メディアができること

インターネットの「日常化」によって、一般的な情報だけでなく世界中のニュースがとめどなく入ってくる。

テレビや新聞のニュースには時間と紙面に大きな制約があるので、印象としては世界のニュースの30分の1くらいしか大手メディアでは報道されていない。

たとえば昨日だけでも、イラクではアルカイダの新たな攻撃で106人が死亡し、シリアの内戦では77人が犠牲になった。そしてメキシコでは麻薬マフィアの抗争によって49人が殺害されている。

3国では人が殺害されることがあまりにも日常的になってしまったので、計200名以上が亡くなっても日米では大きく取り上げられもしない。
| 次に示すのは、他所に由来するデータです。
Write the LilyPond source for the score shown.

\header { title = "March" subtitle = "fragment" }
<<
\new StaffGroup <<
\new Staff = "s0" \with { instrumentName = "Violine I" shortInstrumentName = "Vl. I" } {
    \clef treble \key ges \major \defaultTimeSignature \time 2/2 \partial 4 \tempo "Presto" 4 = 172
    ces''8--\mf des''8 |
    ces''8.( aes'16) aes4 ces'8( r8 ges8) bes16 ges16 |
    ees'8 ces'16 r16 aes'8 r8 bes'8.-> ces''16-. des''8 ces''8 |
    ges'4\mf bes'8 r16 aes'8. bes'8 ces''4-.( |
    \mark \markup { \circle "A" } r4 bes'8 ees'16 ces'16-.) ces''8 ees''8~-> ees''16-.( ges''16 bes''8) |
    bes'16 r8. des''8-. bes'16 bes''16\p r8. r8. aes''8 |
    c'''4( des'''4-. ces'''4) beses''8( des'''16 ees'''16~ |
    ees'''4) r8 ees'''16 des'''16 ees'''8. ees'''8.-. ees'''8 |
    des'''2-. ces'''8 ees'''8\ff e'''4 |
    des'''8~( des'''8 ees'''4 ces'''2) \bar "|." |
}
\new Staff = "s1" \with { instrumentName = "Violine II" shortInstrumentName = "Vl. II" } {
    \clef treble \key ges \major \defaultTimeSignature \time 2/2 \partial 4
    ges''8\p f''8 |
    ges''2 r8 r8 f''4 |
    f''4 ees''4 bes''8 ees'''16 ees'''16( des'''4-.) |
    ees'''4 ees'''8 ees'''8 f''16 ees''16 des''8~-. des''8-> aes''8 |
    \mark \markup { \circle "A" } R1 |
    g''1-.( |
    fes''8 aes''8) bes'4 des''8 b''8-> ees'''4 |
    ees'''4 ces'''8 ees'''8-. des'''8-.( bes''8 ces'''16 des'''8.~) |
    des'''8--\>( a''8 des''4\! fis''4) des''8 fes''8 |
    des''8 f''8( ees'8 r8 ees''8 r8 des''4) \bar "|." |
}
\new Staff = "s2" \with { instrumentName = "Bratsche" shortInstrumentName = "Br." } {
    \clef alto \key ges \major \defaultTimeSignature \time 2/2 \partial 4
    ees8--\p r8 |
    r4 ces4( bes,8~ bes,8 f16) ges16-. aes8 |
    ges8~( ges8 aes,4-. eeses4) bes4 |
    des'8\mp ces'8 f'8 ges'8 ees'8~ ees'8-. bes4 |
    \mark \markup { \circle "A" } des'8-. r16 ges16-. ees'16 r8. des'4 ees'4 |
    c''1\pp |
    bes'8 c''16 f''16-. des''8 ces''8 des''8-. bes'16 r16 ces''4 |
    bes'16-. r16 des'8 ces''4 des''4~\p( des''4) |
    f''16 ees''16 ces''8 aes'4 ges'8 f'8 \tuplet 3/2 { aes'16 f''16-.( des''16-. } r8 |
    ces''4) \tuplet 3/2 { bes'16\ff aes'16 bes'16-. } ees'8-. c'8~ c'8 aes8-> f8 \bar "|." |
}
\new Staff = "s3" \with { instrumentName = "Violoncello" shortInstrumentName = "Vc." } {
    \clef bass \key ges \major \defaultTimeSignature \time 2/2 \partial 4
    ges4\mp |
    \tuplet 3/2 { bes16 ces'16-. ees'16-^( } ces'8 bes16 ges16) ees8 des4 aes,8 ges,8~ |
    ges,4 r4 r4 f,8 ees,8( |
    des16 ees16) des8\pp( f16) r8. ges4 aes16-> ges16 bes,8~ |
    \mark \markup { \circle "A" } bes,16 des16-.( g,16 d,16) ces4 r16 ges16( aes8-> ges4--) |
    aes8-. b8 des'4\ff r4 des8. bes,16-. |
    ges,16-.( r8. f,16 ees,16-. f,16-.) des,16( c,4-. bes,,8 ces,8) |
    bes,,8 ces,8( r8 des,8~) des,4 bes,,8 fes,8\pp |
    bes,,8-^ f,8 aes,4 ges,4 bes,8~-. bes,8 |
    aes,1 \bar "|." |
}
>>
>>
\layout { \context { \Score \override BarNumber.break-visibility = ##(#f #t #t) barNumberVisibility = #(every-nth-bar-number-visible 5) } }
それよりもアメリカのコロラド州銃乱射事件で12人が亡くなったニュースの方が扱いが大きい。

しかし、イラクやシリア、メキシコでの被害者の背後には家族や友人・知人がおり、人が他界するという憂事において、その悲嘆のレベルは日本と同じである。ニュースが伝えるのは悲劇という事実だけだ。

報道機関の中には、そこから何かできるとの意識を抱えるところもある。しかしそれはほとんどの場合、幻想に過ぎない。

メディアは世の中を変えはしない。今起きていることを報道することで、次へのステップを呼び起こすお囃子の役割を担っているに過ぎない。

世の中を変えるのはただ実践あるのみである。